- Problem to solve:
Answer these questions from the forum thread below:
(a) How many new goal locations are sampled every time a benchmark object is created?
(b) Which algorithm was used for the single-task training that terminated on success?
(c) What did rendering show the agent doing in that training?
*** Text passage ***
Yeah, every time you create a benchmark object it samples 50 new goal locations. That's intended behavior, so I'm going to close this. I have added another bug for the button-press environments, which do genuinely have this problem.

krzentner avatar Jan 26 '23 19:01 krzentner

Also worth mentioning is that the training instability when success is achieved is know, which is one reason why success states are not terminal states. Adding a wrapper to make them terminal states is not recommended.

krzentner avatar Jan 26 '23 20:01 krzentner

Maybe this could be an additional insight, I guess.

I just trained single task with termination when it successes(info["success"]==True) using SAC, I found the same situation. By rendering, it shows that the agent stops right before goal and just remaining still.

This may be because it is obviously the best way to get maximum 'return', gaining more rewards(between 0 and 10) until max_path_length rather than just terminating with getting single reward 10.

goldbird5 avatar Jul 27 '23 02:07 goldbird5

@reginald-mclean is there any point to modifying the reward function such that this behaviour is not optimal

pseudo-rnd-thoughts avatar Jul 29 '23 20:07 pseudo-rnd-thoughts

Yeah there could be some value there. I would just be concerned about what that reward is to avoid this behaviour, tuning that reward function would mean giving a very large value to the agent when success=True and that large value could destabilize value function training.
*** Data excerpts ***
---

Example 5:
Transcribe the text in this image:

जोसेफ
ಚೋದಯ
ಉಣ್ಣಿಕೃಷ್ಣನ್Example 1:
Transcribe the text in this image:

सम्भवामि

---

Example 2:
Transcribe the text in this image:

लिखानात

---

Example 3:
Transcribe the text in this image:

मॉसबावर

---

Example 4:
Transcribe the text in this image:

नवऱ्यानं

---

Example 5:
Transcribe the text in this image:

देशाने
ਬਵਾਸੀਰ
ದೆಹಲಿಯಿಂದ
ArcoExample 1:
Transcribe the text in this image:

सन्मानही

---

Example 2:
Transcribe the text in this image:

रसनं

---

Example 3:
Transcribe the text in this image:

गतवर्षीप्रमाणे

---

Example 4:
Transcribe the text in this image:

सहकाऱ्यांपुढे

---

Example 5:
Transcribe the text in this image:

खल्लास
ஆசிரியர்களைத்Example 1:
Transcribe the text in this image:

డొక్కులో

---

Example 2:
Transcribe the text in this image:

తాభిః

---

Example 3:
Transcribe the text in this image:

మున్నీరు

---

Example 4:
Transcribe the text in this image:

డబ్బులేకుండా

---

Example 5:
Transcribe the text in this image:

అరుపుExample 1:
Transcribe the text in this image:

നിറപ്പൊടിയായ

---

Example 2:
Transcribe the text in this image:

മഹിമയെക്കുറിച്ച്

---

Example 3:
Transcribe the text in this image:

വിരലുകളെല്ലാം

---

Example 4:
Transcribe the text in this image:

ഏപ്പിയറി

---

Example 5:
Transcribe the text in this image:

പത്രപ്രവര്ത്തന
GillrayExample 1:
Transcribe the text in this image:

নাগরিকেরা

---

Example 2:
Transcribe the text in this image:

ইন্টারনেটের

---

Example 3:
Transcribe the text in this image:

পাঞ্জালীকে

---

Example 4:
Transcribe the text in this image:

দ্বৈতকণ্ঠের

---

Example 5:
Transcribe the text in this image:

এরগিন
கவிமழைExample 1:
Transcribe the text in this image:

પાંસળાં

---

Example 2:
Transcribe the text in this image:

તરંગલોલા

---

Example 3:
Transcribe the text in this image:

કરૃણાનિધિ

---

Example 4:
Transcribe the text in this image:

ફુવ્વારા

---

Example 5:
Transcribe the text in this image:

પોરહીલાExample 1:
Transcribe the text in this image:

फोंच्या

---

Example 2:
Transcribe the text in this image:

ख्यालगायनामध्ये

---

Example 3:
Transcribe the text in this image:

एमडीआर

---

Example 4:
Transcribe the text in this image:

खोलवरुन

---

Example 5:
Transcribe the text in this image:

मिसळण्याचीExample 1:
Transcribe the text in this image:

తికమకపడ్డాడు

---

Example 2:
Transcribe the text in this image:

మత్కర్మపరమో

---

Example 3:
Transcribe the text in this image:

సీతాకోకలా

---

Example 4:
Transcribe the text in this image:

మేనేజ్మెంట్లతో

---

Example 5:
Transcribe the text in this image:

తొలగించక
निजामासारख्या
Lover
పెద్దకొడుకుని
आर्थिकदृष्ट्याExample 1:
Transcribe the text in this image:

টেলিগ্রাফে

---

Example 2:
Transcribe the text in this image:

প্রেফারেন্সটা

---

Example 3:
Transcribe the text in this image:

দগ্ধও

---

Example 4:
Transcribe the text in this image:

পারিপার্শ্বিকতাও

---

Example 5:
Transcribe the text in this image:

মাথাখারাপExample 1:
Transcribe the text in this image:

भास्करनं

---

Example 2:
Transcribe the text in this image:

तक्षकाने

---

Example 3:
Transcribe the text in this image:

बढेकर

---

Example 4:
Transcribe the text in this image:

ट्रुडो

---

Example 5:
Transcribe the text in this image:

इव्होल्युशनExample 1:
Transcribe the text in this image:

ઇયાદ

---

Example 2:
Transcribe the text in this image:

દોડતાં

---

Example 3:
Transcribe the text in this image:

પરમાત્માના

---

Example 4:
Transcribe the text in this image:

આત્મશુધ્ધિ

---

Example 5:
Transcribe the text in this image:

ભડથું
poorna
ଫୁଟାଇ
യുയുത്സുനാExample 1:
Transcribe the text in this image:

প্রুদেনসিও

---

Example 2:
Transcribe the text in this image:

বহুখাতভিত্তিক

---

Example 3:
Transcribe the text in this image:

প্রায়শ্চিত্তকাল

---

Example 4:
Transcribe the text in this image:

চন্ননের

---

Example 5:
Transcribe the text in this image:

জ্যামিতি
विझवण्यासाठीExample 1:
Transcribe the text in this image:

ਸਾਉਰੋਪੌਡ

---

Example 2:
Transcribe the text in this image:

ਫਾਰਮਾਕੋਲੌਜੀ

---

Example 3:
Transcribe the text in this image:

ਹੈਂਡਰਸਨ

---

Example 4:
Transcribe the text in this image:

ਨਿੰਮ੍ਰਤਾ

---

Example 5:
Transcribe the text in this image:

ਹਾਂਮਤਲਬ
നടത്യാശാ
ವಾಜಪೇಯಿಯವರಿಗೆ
***
- Result of the exercise:
(a) 50
(b) SAC
(c) It stopped right before the goal and remained still.